Cosa farai: Puoi continuare il testo sul film «Persona» di Bergman, ripartendo subito dopo la sua ultima frase?

### Testo fornito

Persona, aka «maschera teatrale», aka «dramatis persona», secondo la locuzione latina di riferimento, inizia con una serie di immagini apparentemente slegate: neve (la Svezia), un agnello sgozzato e dei polsi inchiodati (la religione), un ragno (il concetto di divinità), un pene eretto (la sessualità), disegni animati e film muti (il proto-cinema) ed un bambino che si alza da un letto d’ospedale per provare ad accarezzare il volto di Alma riflesso su uno schermo, e successivamente trasformato in quello della Vogler.

Noi ancora non sappiamo niente della trama ma le immagini, parzialmente riproposte per ben tre volte durante la pellicola (una vera e propria scansione teatrale), ci anticipano il complesso di Elettra alla base dell’opera.

Alma ha abortito ed Elizabeth non riesce ad amare un figlio che la venera ma che lei ha concepito solo per rispettare delle convenzioni sociali in cui non crede più, o in cui non ha mai creduto; per sfuggire alle maschere che il vivere civile ci impone possiamo rifugiarci, pirandellianamente, nel suicidio o, à la Bergman, nel silenzio ma alla fine, parafrasando il grande sociologo Goffman, anche il rifiuto di un ruolo, o di tutti i ruoli, diviene un ruolo.

######
### Dati forniti

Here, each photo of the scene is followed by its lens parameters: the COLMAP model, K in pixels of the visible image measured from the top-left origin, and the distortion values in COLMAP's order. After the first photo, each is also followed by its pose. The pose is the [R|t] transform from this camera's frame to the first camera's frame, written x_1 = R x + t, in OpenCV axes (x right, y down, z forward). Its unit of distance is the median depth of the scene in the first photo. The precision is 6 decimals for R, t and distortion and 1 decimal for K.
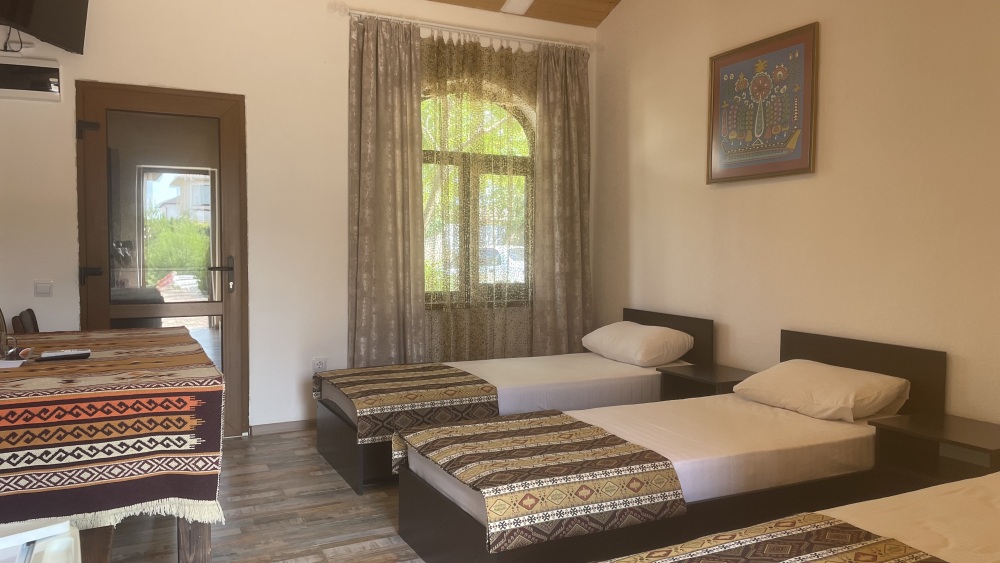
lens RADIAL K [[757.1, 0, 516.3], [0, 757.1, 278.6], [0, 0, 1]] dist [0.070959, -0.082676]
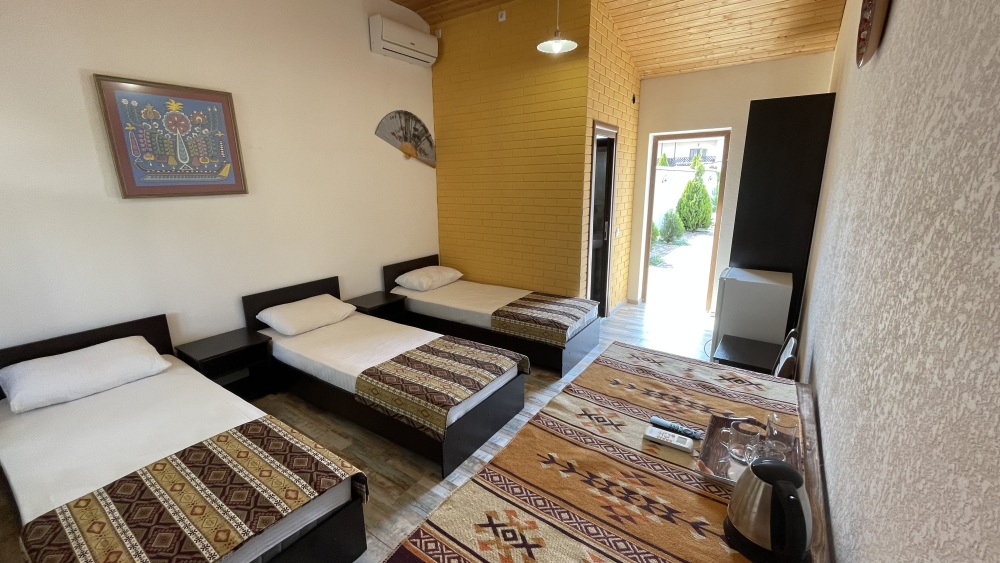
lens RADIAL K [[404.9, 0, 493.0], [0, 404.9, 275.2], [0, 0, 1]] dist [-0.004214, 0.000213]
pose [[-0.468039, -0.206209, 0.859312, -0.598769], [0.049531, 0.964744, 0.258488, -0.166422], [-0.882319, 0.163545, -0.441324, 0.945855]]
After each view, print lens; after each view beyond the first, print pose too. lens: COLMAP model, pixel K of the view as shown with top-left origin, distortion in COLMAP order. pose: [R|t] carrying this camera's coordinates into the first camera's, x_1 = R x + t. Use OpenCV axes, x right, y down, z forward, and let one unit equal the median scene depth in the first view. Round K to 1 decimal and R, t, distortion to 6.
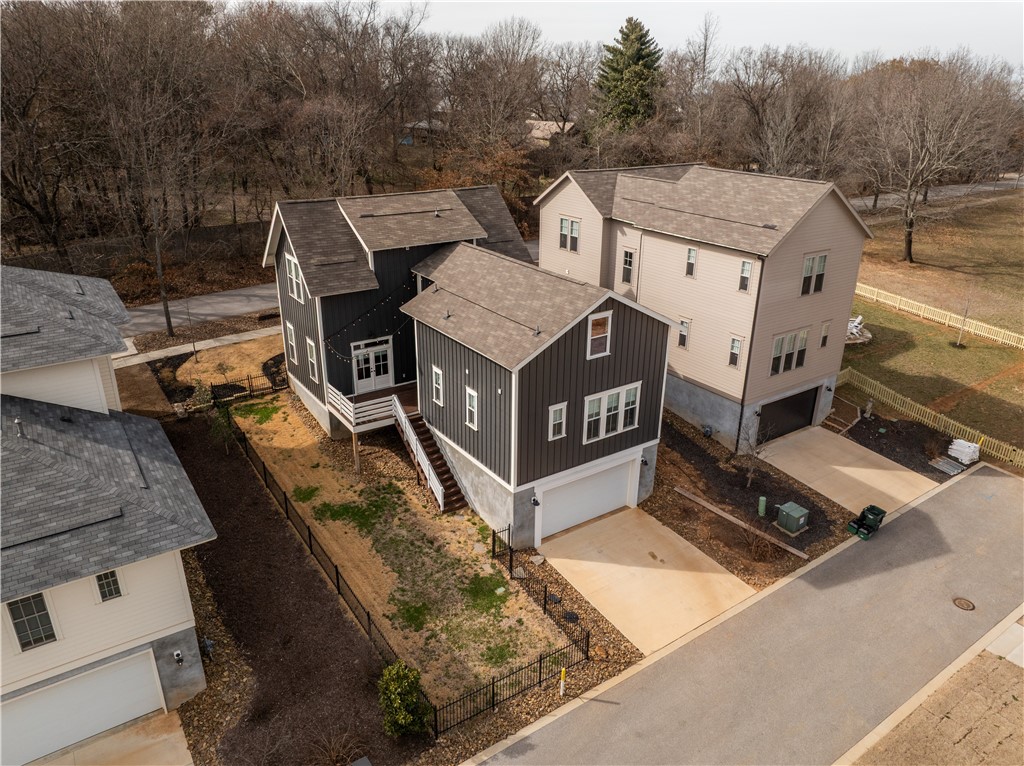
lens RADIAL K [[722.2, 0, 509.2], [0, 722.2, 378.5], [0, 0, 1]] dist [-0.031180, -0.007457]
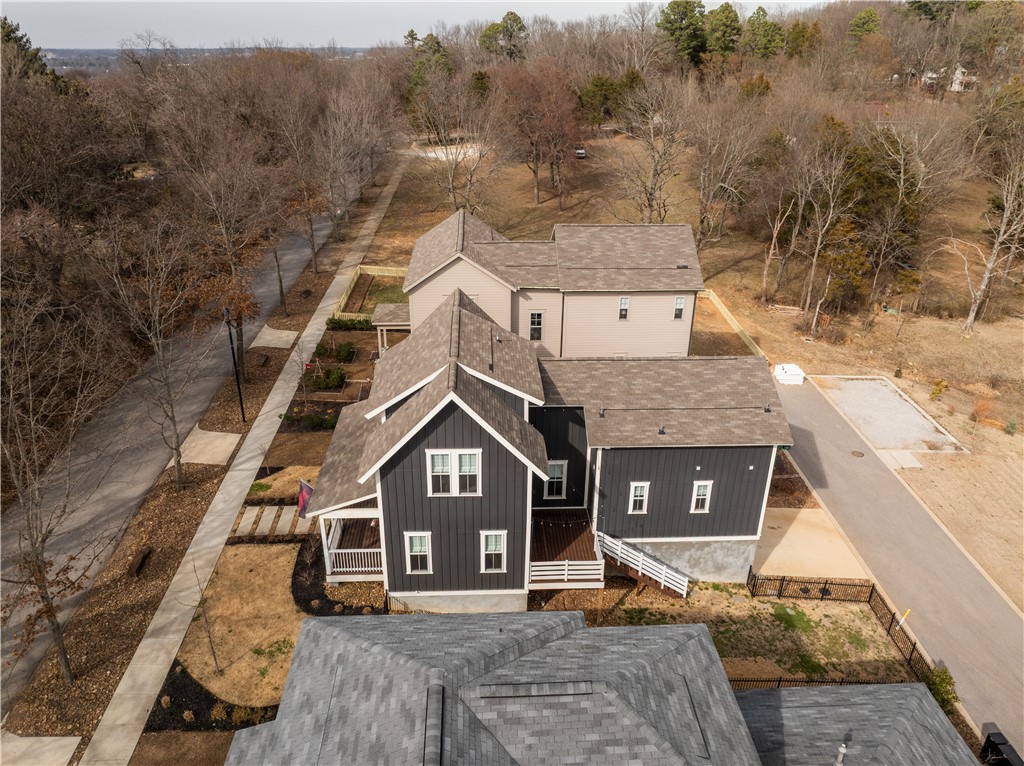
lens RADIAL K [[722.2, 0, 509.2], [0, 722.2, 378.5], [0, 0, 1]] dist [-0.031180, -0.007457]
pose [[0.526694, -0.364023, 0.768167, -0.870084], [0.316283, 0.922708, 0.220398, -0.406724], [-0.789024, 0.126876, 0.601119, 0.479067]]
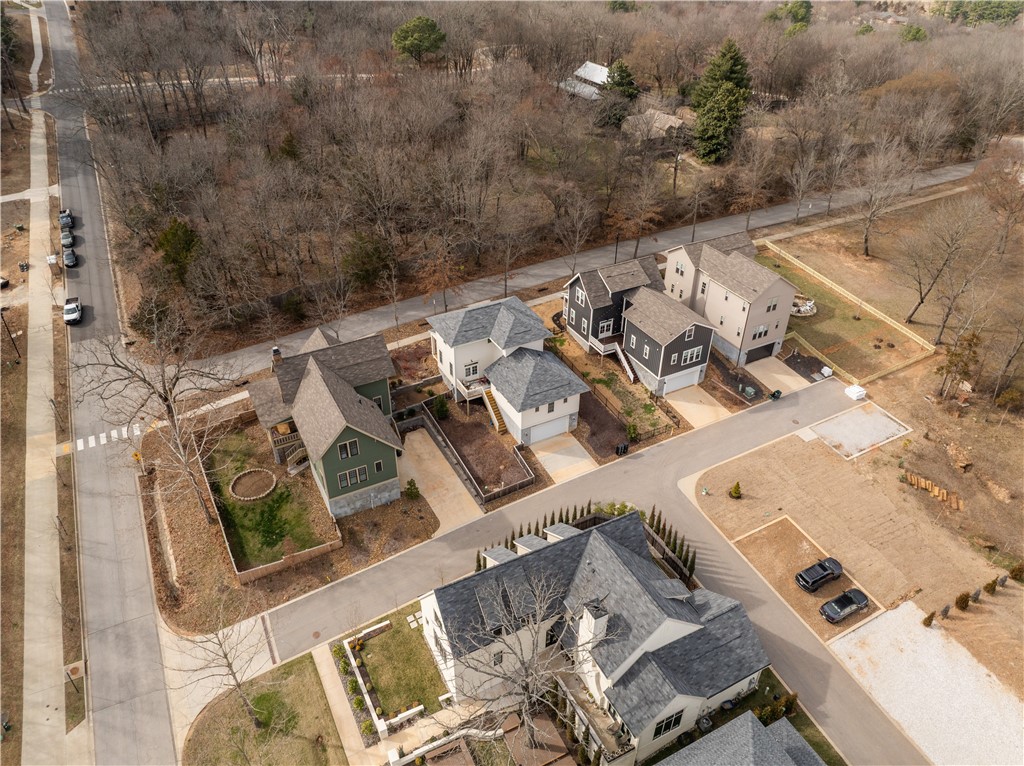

######

Risposta scritta:
Come sosteneva Moravia, nella sua critica al film, forse «Persona» è la storia di un amore non corrisposto da un soggetto forte (Elizabeth) nei confronti di uno più debole (Alma), la latente espressione di una bisessualità frustrata che sfocia in episodico libertinaggio (l’orgia cui ha partecipato l’infermiera e che racconterà con dovizia di particolari), ma di sicuro si tratta di una mancata adesione, da parte di entrambe le protagoniste, a quelli che erano i valori femminili coevi di riferimento (l’Occidente pre-68).

Anche esteticamente, i pantaloni e i ray-ban neri, resi ancor più rivoluzionari dal bianco e nero, contro le sobrie gonne tubolari al ginocchio, sembrano contraddire la moda anni Sessanta e l’equivalente doppio cinematografico, ma i vertici figurativi di «Persona» si raggiungono col monologo, identico, pronunciato da entrambe le donne inquadrate in rapida successione, o nei volti che si sovrappongono divenendo un’unica, leggendaria, immagine.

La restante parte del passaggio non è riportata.